Still, the criticism was so strong that several co-authors of the study opted not to defend it publicly. Consequently, fisheries scientists such as me, who are concerned with the state of global fisheries, had to either duck or defend the spirit of the 2048 projection, even if we did not agree with all its particularities.
To its credit, the projection was based on catch time series from virtually the entire world. The overwhelming majority showed that peak catches occurred several decades ago, with current catches increasingly derived from "overexploited" and "collapsed" stocks (figures 1.2 and 1.3). Although there is no way to predict where anything will be in 2048 or even 10 years from now, it would certainly be better if we could reverse current trends. So far we have not done so, even though some stocks are rebuilding (figures 1.3 and 1.4).
Before this defense could be mounted, the detractors began focusing on another criticism of the 2048 projection, claiming that catch data do not contain any information about stock status. In interviews, keynote lectures, and other outlets, they argued that full-fledged stock assessments are essential to understanding fisheries; without them, we are essentially left in the dark.
This is a case of allowing the perfect to become the enemy of the good. Even without perfect data, we can infer when fisheries are in serious trouble and make efforts to conserve them. After all, maintaining catches is the raison d'être of fisheries science. One can and should infer, at least tentatively, the status of fisheries from the catch data — if this is all we have (see figure 1.1; Froese et al. 2012, 2013; Kleisner et al. 2013). It is a mistake to assume that we must remain in Muggle-like ignorance unless we have access to the magic of stock assessments.
Accepting this doctrine would put us at the mercy of stock assessment models that can be fatally flawed. For example, the models used to study the Canadian northern cod fishery in the 1990s (Walters and Maguire 1996) were considered the best in the world. In fact, experts thought the models were so good that it was not necessary to consider the catch data from the coastal trap fisheries, which could not, like the trawlers, follow the cod to where they retreated as their numbers declined. Thus, the stock assessment experts were as surprised as the general public when the fishery had to be closed. The trawlers had decimated the stock under their noses, which they could have seen if they had analyzed the coastal trap data. Note that it is not even faulty stock assessments that are at issue here; it is the notion that one type of approach is so good that it makes all other approaches superfluous.

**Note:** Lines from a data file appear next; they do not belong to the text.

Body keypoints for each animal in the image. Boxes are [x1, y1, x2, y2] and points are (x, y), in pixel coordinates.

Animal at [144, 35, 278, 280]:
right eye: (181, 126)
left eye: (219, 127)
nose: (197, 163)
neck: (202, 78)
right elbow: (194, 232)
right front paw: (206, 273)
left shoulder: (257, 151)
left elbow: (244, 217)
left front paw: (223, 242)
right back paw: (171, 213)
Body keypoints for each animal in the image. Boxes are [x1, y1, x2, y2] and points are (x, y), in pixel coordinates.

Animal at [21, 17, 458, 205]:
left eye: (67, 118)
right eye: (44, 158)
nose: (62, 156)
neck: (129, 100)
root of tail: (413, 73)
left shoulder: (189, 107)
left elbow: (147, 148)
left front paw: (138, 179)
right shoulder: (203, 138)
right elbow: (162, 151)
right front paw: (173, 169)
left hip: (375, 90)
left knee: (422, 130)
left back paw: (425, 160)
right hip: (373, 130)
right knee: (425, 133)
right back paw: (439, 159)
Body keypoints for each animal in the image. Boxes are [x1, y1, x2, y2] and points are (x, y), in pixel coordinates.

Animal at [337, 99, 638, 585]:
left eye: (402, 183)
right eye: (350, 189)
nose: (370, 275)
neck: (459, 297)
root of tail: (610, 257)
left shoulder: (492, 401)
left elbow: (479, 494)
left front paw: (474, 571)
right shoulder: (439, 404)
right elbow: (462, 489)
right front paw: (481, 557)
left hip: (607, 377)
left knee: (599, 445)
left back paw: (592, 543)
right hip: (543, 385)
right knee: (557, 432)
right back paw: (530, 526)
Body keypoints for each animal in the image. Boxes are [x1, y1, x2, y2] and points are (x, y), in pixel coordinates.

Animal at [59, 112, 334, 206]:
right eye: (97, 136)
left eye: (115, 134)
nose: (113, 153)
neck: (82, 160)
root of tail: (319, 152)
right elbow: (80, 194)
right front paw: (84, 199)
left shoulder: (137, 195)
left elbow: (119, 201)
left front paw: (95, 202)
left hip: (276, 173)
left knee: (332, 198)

More importantly, this doctrine would discourage efforts to improve the quality of fisheries statistics worldwide, which is bemoaned by FAO in successive issues of SOFIA. It would also thwart attempts to manage, to the extent possible, the fisheries of developing countries. If leading fisheries scientists claim that catch data are useless, why would resource-starved governments invest in reforming and improving their statistical systems?

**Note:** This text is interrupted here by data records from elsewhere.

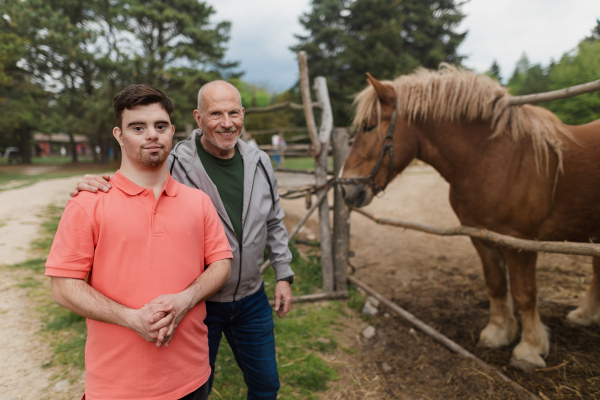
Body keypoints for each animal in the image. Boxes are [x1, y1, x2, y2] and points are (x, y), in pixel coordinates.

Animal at [340, 64, 600, 374]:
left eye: (368, 126)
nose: (346, 189)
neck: (494, 158)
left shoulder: (519, 243)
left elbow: (525, 293)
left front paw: (529, 348)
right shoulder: (480, 236)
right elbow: (496, 284)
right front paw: (498, 333)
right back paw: (584, 315)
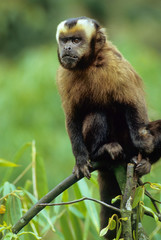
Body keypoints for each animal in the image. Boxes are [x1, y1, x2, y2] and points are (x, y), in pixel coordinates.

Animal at [55, 16, 161, 238]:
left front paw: (143, 143)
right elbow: (72, 117)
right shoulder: (64, 76)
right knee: (98, 114)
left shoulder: (114, 63)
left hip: (129, 148)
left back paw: (145, 163)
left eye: (76, 40)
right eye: (65, 40)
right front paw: (80, 160)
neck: (87, 64)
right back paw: (102, 151)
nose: (67, 47)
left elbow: (132, 101)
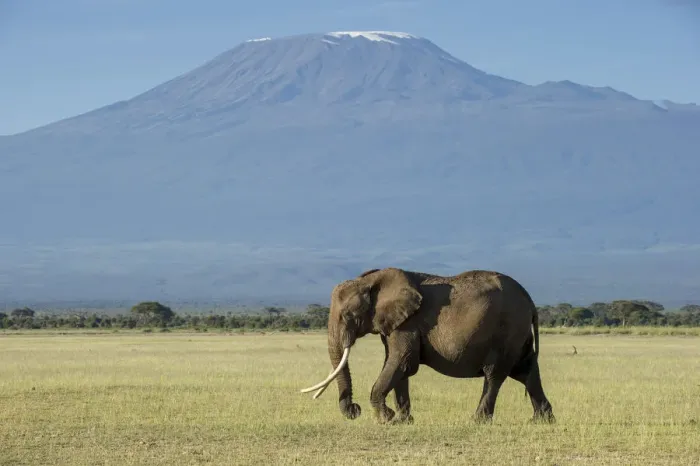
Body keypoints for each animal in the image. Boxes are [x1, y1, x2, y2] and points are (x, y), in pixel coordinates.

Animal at [300, 267, 555, 424]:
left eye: (348, 315)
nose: (355, 409)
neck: (370, 280)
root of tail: (530, 301)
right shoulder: (396, 322)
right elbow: (397, 364)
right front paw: (402, 421)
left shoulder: (408, 324)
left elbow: (402, 362)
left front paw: (385, 419)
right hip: (518, 333)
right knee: (526, 370)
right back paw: (541, 421)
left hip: (507, 330)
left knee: (495, 374)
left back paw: (478, 421)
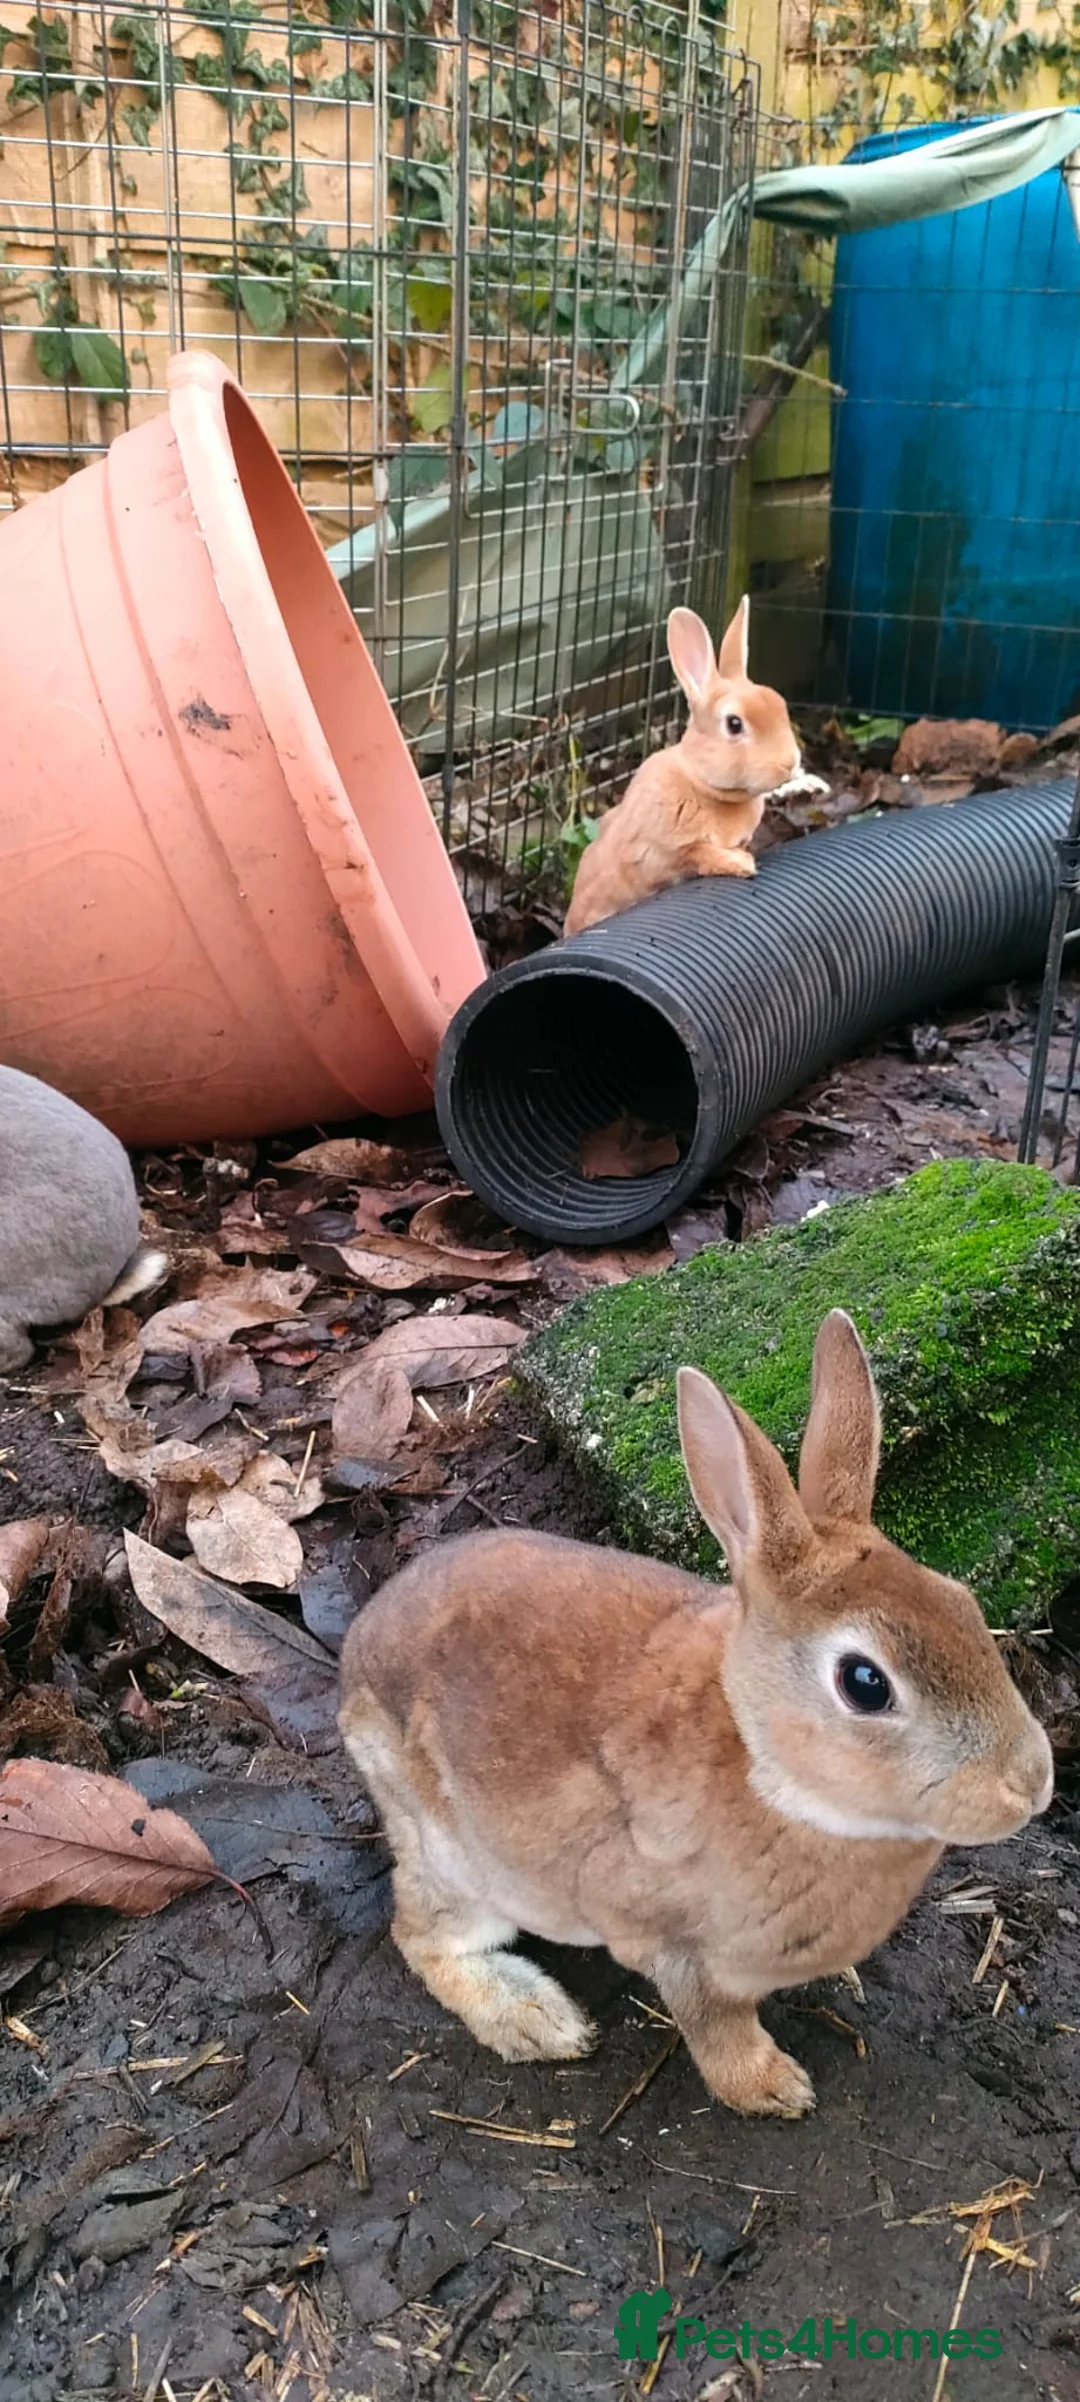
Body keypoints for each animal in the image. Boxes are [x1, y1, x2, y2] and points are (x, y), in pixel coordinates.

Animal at [339, 1310, 1052, 2119]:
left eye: (963, 1604)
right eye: (866, 1683)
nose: (1031, 1784)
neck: (764, 1765)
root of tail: (357, 1654)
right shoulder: (677, 1948)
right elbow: (714, 2024)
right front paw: (772, 2089)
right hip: (459, 1859)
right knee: (421, 1936)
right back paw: (536, 2019)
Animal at [564, 596, 826, 937]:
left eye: (780, 705)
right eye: (734, 724)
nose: (789, 763)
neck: (702, 783)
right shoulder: (668, 851)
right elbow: (700, 855)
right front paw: (741, 865)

This flawed thinking would affect not only developing countries but also the community of stock assessment experts themselves. Without the collection of catch data, experts could end up either with beautiful stock assessment models applied to lousy data, as in the northern cod example above, or needing more of the costly fishery-independent data that can be used to correct for misreported commercial catch data (Beare et al. 2005).

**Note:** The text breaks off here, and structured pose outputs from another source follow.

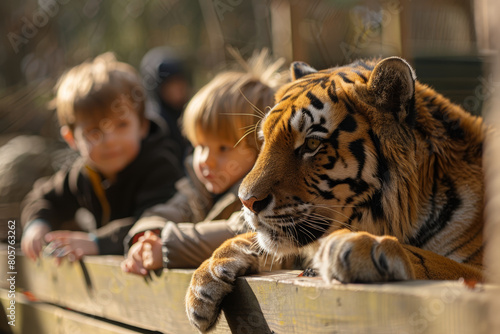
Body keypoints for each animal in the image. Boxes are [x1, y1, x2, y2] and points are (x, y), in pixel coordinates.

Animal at [184, 56, 484, 332]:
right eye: (264, 139)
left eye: (311, 144)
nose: (246, 201)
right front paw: (204, 281)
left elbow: (439, 263)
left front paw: (360, 247)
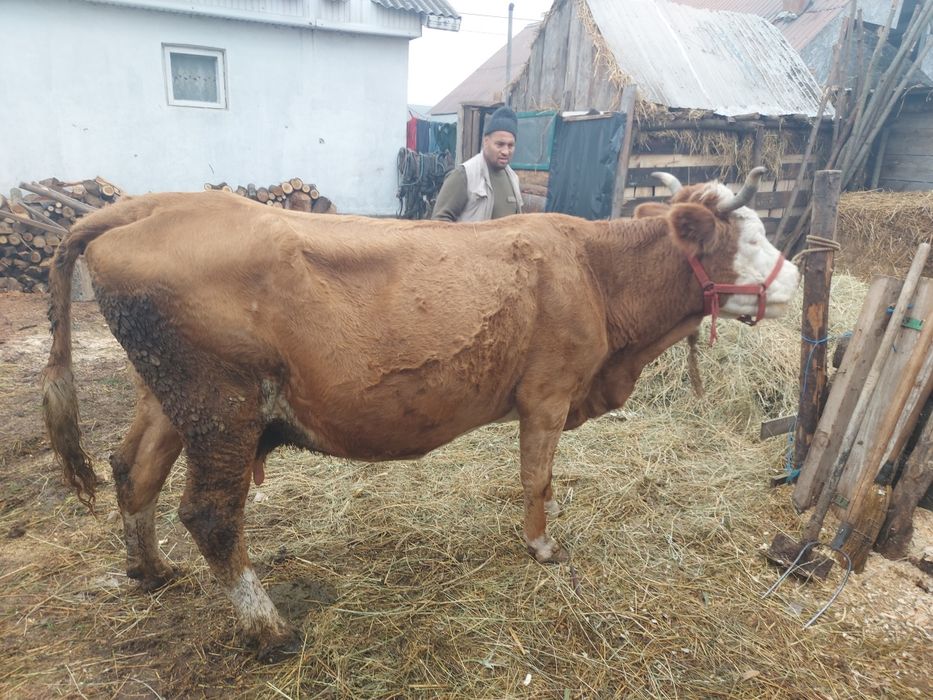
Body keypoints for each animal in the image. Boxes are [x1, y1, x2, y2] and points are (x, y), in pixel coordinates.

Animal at [42, 168, 799, 661]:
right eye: (747, 236)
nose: (794, 276)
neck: (593, 270)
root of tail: (147, 207)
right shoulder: (547, 393)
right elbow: (536, 478)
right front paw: (542, 547)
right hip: (220, 405)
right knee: (210, 516)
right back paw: (269, 630)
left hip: (171, 399)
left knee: (131, 470)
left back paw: (150, 570)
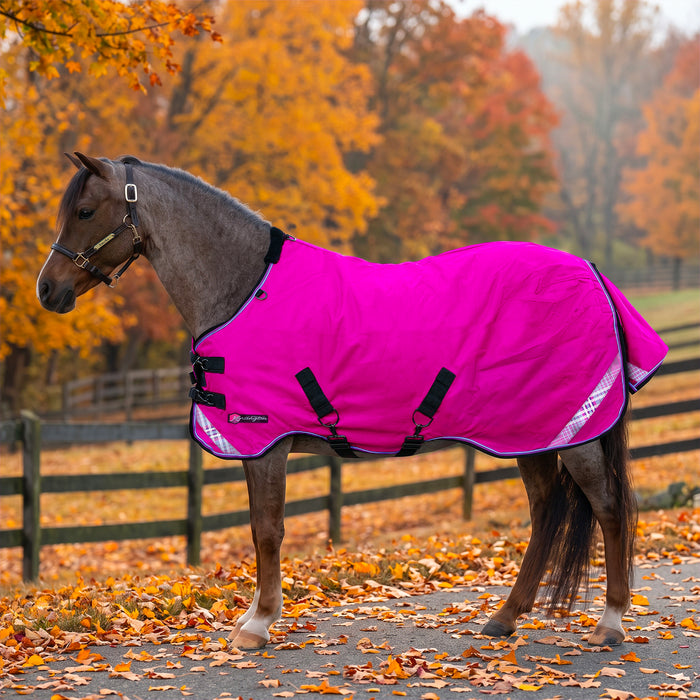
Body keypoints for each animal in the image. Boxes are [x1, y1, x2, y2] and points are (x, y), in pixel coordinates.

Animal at [37, 153, 667, 650]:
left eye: (86, 211)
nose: (48, 290)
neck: (242, 289)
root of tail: (592, 274)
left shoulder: (264, 441)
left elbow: (267, 530)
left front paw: (257, 625)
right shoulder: (257, 447)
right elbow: (259, 528)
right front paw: (253, 618)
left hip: (574, 432)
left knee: (609, 509)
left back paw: (610, 623)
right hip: (531, 433)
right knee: (545, 511)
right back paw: (505, 618)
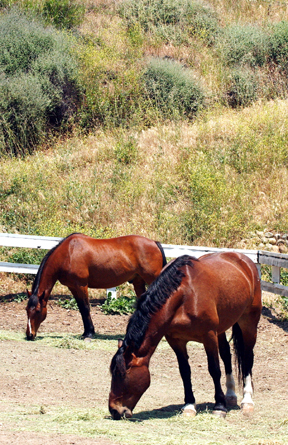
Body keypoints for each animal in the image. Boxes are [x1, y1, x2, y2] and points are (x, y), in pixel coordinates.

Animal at [26, 232, 168, 340]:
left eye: (37, 310)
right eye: (27, 310)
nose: (29, 335)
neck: (68, 253)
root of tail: (154, 243)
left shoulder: (81, 285)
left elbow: (85, 308)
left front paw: (89, 333)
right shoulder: (73, 287)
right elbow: (81, 309)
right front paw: (86, 332)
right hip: (139, 282)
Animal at [109, 251, 262, 418]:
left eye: (122, 374)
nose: (114, 410)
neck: (185, 295)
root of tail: (244, 259)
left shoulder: (209, 336)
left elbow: (214, 370)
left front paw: (219, 406)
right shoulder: (176, 340)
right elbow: (185, 371)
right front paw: (189, 405)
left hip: (248, 323)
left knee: (247, 358)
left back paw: (247, 401)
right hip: (221, 328)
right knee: (226, 354)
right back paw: (231, 395)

We gain nothing from the notion that only a select group has the key to understanding fisheries, especially if that key cannot open any doors outside a small number of developed countries. Such claims undermine the credibility of the many fisheries scientists throughout the world who attempt to extract actionable insights from sparse data and to advise their governments on how to manage their fisheries even if they cannot afford formal stock assessments.
Fortunately, there is a solution: We all agree that many stocks need to be rebuilt and that doing so would lead to sustainable increases of catches and economic benefits (Sumaila et al. 2012). In fact, the more depleted the stocks currently are, the more is to be gained by rebuilding them.
Moreover, our systematic reevaluation of the FAO statistics suggests that developed countries tend to underreport their catches by about 30%–50% (Zeller et al. 2011), and many developing countries underreport by 100%–500% (Cisneros-Montemayor et al. 2013; Pauly and Zeller 2014; Zeller et al. 2007, 2015). (One notable exception is China, which overreports its catches because officials are rewarded for high yields.) This new perspective suggests that fisheries play a far more important role in the rural economy of developing countries than previously assumed and that rebuilding depleted fish populations on a grand scale would have greater benefits than so far imagined (other implications are presented in chapter 14).
Consequently, more attention should be given to the reliable collection of catch data throughout the world. In particular, we need to devise cost-effective systems to acquire accurate fisheries catch data, along with ancillary data on fishing effort, and its economic equivalent, catch value and fishing cost.
These ideas have been apparent to me since my first field experience in Ghana in 1971 and in Indonesia in 1974 and 1976. They were reinforced in 1979 when J. A. Gulland, a world-renowned scientist and senior staff member at FAO, commented that fisheries experts should emphasize three things: "the catch, the catch and the catch." Yet often catch data seem to be entirely missing from certain areas of countries or territories, particularly for informal, small-scale fisheries. In such cases, catch statistics can be reconstructed from other data.
The text below, slightly modified from an article I wrote in 1998, provides the rationale for such reconstructions. It was inspired by discussions that took place at a conference held by the Fish Base Project in Trinidad in May and June 1998.
THE CATCH IN USING CATCH STATISTICS
It is widely recognized that catch statistics are crucial to fisheries management. However, the catch statistics routinely collected and published in most countries are deficient in numerous ways. This is particularly true of the national data summary sent annually by the statistical offices of various Caribbean and Pacific countries to the FAO for inclusion in their global statistics database (see Marriott 1984).
A common response to this situation has been to set up intensive but short-term projects devoted to improving national data reporting systems. Their key products are detailed statistics covering the (few) years of the project. However, without statistics from previous periods, these data are hard to interpret. This is a major drawback, because it is the changes in a dataset that demonstrate important trends.
Therefore, reconstructing past catches and catch compositions is a fundamental task for fisheries scientists and officers. In fact, it is necessary to fully interpret the data collected from current projects. For example, suppose that the fisheries department of Country A establishes, after a large and costly sampling project, that its reef fishery generated catches of 5 and 4 t/km/year for the years 1995 and 1996, respectively. The question now is, are these catch figures low values relative to the potential of the resource, thus allowing an intensification of the fishery, or high unsustainable values, indicative of an excessive level of effort?
Clearly, one approach would be to compare these figures with those of adjacent Countries B and C. However, these countries may lack precise statistics or have fisheries that use different gears. Furthermore, Country A's minister in charge of fisheries may be hesitant to accept conclusions based on comparative studies and may require local evidence before making important decisions affecting her country's fisheries. One approach to deal with this very legitimate requirement is to reconstruct and analyze time series, covering the years preceding the recent period for which detailed data are available and going as far back in time as possible (e.g., to the year 1950, when the aforementioned annual FAO statistics begin). Such data make it possible to quickly evaluate the status of fisheries and their supporting resources and to evaluate whether further increases in effort will be counterproductive (box 1.1).